To use your Trusted Traveler account, go to the login page, sign in, and choose the program that gave you Global Entry, NEXUS, or SENTRI. The dashboard shows your active memberships. When you click into one, the member details page lists your PASSID, which works as the KTN for TSA PreCheck.

Open the app or site for an airline you use often, sign in, and tap through to your profile. Look for headings such as passenger details, advanced passenger information, or secure traveler data. The KTN field usually sits near the redress number field, which many travelers confuse with it.

Steps For Recovering Your Number From Airline Profiles

If you see your number there, copy it to a separate note. If the field is empty, you can paste a KTN you found through another method into this profile so later tickets carry the TSA PreCheck benefit automatically.

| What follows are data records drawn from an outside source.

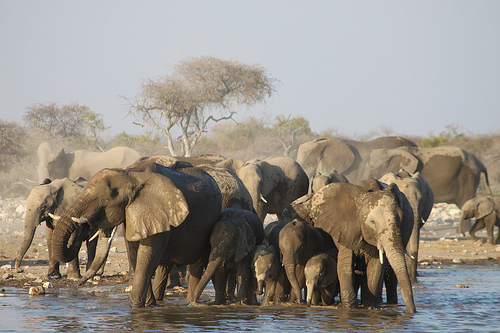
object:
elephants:
[289, 178, 420, 314]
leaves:
[157, 95, 173, 104]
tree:
[115, 55, 287, 158]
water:
[4, 262, 500, 333]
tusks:
[70, 216, 91, 226]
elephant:
[50, 160, 224, 307]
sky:
[0, 0, 500, 147]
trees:
[17, 101, 114, 143]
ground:
[0, 169, 500, 288]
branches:
[124, 113, 168, 132]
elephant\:
[191, 207, 266, 307]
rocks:
[25, 282, 49, 298]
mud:
[418, 258, 500, 268]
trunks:
[165, 126, 180, 157]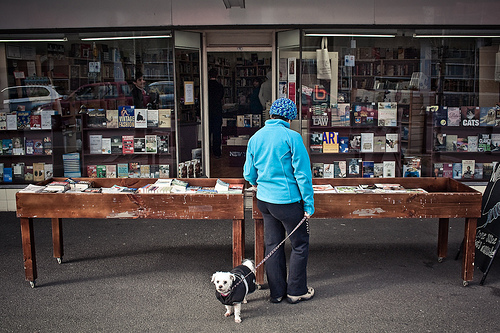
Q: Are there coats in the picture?
A: Yes, there is a coat.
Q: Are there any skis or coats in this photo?
A: Yes, there is a coat.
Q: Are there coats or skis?
A: Yes, there is a coat.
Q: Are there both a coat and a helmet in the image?
A: No, there is a coat but no helmets.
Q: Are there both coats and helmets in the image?
A: No, there is a coat but no helmets.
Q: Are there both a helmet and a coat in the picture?
A: No, there is a coat but no helmets.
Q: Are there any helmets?
A: No, there are no helmets.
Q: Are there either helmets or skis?
A: No, there are no helmets or skis.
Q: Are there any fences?
A: No, there are no fences.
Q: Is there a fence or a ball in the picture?
A: No, there are no fences or balls.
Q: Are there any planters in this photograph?
A: No, there are no planters.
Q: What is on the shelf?
A: The books are on the shelf.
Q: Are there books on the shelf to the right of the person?
A: Yes, there are books on the shelf.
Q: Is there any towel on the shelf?
A: No, there are books on the shelf.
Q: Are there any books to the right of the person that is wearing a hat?
A: Yes, there are books to the right of the person.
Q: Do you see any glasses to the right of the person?
A: No, there are books to the right of the person.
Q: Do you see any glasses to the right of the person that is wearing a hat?
A: No, there are books to the right of the person.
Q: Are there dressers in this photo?
A: No, there are no dressers.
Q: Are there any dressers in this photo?
A: No, there are no dressers.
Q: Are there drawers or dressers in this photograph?
A: No, there are no dressers or drawers.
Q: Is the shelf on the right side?
A: Yes, the shelf is on the right of the image.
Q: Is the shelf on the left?
A: No, the shelf is on the right of the image.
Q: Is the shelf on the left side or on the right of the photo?
A: The shelf is on the right of the image.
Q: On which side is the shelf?
A: The shelf is on the right of the image.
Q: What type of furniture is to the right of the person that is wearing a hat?
A: The piece of furniture is a shelf.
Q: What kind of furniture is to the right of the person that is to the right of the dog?
A: The piece of furniture is a shelf.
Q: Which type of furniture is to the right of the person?
A: The piece of furniture is a shelf.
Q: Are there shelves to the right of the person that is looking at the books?
A: Yes, there is a shelf to the right of the person.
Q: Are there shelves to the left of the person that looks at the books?
A: No, the shelf is to the right of the person.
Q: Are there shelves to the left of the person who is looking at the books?
A: No, the shelf is to the right of the person.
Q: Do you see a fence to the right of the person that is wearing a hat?
A: No, there is a shelf to the right of the person.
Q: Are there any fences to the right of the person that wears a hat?
A: No, there is a shelf to the right of the person.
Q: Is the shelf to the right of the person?
A: Yes, the shelf is to the right of the person.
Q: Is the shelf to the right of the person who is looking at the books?
A: Yes, the shelf is to the right of the person.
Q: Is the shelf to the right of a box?
A: No, the shelf is to the right of the person.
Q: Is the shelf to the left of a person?
A: No, the shelf is to the right of a person.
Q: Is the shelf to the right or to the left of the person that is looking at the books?
A: The shelf is to the right of the person.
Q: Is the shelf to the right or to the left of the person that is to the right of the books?
A: The shelf is to the right of the person.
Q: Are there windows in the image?
A: Yes, there is a window.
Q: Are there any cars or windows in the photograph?
A: Yes, there is a window.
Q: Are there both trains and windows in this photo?
A: No, there is a window but no trains.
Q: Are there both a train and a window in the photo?
A: No, there is a window but no trains.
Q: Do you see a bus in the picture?
A: No, there are no buses.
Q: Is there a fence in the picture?
A: No, there are no fences.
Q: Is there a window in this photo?
A: Yes, there is a window.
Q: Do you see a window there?
A: Yes, there is a window.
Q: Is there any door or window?
A: Yes, there is a window.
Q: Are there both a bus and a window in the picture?
A: No, there is a window but no buses.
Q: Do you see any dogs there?
A: Yes, there is a dog.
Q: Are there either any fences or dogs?
A: Yes, there is a dog.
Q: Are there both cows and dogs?
A: No, there is a dog but no cows.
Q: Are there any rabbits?
A: No, there are no rabbits.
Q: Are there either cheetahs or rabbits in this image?
A: No, there are no rabbits or cheetahs.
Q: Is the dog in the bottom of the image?
A: Yes, the dog is in the bottom of the image.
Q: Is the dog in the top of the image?
A: No, the dog is in the bottom of the image.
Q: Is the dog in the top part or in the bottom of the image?
A: The dog is in the bottom of the image.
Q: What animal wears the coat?
A: The dog wears a coat.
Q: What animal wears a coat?
A: The animal is a dog.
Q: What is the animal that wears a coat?
A: The animal is a dog.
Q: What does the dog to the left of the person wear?
A: The dog wears a coat.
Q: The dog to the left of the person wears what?
A: The dog wears a coat.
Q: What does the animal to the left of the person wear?
A: The dog wears a coat.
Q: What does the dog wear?
A: The dog wears a coat.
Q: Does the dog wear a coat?
A: Yes, the dog wears a coat.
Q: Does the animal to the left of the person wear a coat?
A: Yes, the dog wears a coat.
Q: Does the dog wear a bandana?
A: No, the dog wears a coat.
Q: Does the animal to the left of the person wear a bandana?
A: No, the dog wears a coat.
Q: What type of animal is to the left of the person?
A: The animal is a dog.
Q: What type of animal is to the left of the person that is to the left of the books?
A: The animal is a dog.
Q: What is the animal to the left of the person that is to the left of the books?
A: The animal is a dog.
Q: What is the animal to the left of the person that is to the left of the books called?
A: The animal is a dog.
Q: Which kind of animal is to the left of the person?
A: The animal is a dog.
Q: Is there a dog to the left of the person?
A: Yes, there is a dog to the left of the person.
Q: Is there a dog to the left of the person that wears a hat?
A: Yes, there is a dog to the left of the person.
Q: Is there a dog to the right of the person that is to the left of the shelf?
A: No, the dog is to the left of the person.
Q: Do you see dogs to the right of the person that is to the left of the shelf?
A: No, the dog is to the left of the person.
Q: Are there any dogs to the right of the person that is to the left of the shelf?
A: No, the dog is to the left of the person.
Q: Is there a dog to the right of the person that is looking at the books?
A: No, the dog is to the left of the person.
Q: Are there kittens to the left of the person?
A: No, there is a dog to the left of the person.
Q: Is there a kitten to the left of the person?
A: No, there is a dog to the left of the person.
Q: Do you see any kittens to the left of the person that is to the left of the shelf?
A: No, there is a dog to the left of the person.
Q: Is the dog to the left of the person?
A: Yes, the dog is to the left of the person.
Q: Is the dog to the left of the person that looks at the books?
A: Yes, the dog is to the left of the person.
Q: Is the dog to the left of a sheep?
A: No, the dog is to the left of the person.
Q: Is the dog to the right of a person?
A: No, the dog is to the left of a person.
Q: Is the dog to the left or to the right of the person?
A: The dog is to the left of the person.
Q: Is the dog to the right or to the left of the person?
A: The dog is to the left of the person.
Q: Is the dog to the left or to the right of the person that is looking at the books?
A: The dog is to the left of the person.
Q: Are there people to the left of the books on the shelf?
A: Yes, there is a person to the left of the books.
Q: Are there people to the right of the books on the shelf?
A: No, the person is to the left of the books.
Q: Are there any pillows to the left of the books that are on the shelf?
A: No, there is a person to the left of the books.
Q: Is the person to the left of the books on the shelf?
A: Yes, the person is to the left of the books.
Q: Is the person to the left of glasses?
A: No, the person is to the left of the books.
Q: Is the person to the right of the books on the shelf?
A: No, the person is to the left of the books.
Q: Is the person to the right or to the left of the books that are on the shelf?
A: The person is to the left of the books.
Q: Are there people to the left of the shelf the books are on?
A: Yes, there is a person to the left of the shelf.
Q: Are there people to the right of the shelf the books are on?
A: No, the person is to the left of the shelf.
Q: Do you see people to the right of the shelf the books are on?
A: No, the person is to the left of the shelf.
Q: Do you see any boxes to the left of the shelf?
A: No, there is a person to the left of the shelf.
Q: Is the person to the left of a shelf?
A: Yes, the person is to the left of a shelf.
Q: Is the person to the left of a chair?
A: No, the person is to the left of a shelf.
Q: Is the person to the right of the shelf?
A: No, the person is to the left of the shelf.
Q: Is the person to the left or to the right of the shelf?
A: The person is to the left of the shelf.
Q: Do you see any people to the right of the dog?
A: Yes, there is a person to the right of the dog.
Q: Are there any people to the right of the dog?
A: Yes, there is a person to the right of the dog.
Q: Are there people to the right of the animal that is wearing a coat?
A: Yes, there is a person to the right of the dog.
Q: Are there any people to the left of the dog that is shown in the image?
A: No, the person is to the right of the dog.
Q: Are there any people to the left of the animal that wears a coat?
A: No, the person is to the right of the dog.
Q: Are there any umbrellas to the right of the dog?
A: No, there is a person to the right of the dog.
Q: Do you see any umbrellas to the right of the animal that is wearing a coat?
A: No, there is a person to the right of the dog.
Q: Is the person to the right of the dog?
A: Yes, the person is to the right of the dog.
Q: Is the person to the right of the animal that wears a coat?
A: Yes, the person is to the right of the dog.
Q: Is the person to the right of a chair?
A: No, the person is to the right of the dog.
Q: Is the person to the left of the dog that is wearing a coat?
A: No, the person is to the right of the dog.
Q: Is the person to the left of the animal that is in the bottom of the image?
A: No, the person is to the right of the dog.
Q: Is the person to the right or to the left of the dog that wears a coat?
A: The person is to the right of the dog.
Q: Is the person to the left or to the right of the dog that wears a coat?
A: The person is to the right of the dog.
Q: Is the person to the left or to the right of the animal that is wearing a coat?
A: The person is to the right of the dog.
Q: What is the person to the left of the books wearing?
A: The person is wearing a hat.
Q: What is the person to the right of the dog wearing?
A: The person is wearing a hat.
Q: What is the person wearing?
A: The person is wearing a hat.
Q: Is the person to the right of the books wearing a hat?
A: Yes, the person is wearing a hat.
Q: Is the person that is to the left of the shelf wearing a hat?
A: Yes, the person is wearing a hat.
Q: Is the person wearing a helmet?
A: No, the person is wearing a hat.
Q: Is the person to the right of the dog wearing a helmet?
A: No, the person is wearing a hat.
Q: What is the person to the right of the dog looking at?
A: The person is looking at the books.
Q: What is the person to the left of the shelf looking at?
A: The person is looking at the books.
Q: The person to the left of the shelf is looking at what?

Where Your TSA Precheck Number Should Appear When You Travel

Finding the KTN once is only part of the story. You also want quick ways to check that the number is connected to each new trip. Use this table to confirm that everything lines up before you reach the airport.

Place To Check Where The KTN Shows What To Verify
Frequent Flyer Profile Secure traveler or Known Traveler section Full name and date of birth match your enrollment records
New Flight Booking Passenger information step during checkout KTN field is filled and not confused with the redress field
Existing Reservation Passenger details page for that trip The KTN appears before you check in for the flight
Mobile Boarding Pass TSA PreCheck text or logo near your name The indicator shows for each leg of your trip
Printed Boarding Pass Lines such as TSA PRE or TSAPRECHK The text prints clearly for every segment
Check-In Confirmation Screen Passenger data summary before seat selection The KTN field still holds your number after you check in

Fixing Problems When TSA Precheck Is Missing

Sometimes your KTN is correct, yet the boarding pass still does not show TSA PreCheck. In that case, small data mismatches usually sit behind the problem. One wrong digit in your date of birth or one missing letter in a last name can stop the system from matching your profile.

Compare each part of your booking with your TSA PreCheck or Trusted Traveler record. Match full name, middle name, date of birth, and gender. If everything lines up and PreCheck still does not show, call the airline and ask an agent to reissue the boarding pass for that flight.

Simple Habits So You Never Lose Your Number Again

First, store the KTN in a secure digital note that you use for other travel data, such as passport numbers and airline loyalty numbers. Second, add it to the secure traveler sections of every airline profile you have, then check your next booking to see that TSA PreCheck appears by default.

Third, keep a simple physical backup. Write the KTN neatly on a small card tucked into your passport holder or wallet, away from view but easy to reach. If you started this search by asking how do you find your tsa precheck number? you now have clear paths to recover it and keep it safe, so the shorter security lane stays part of every trip.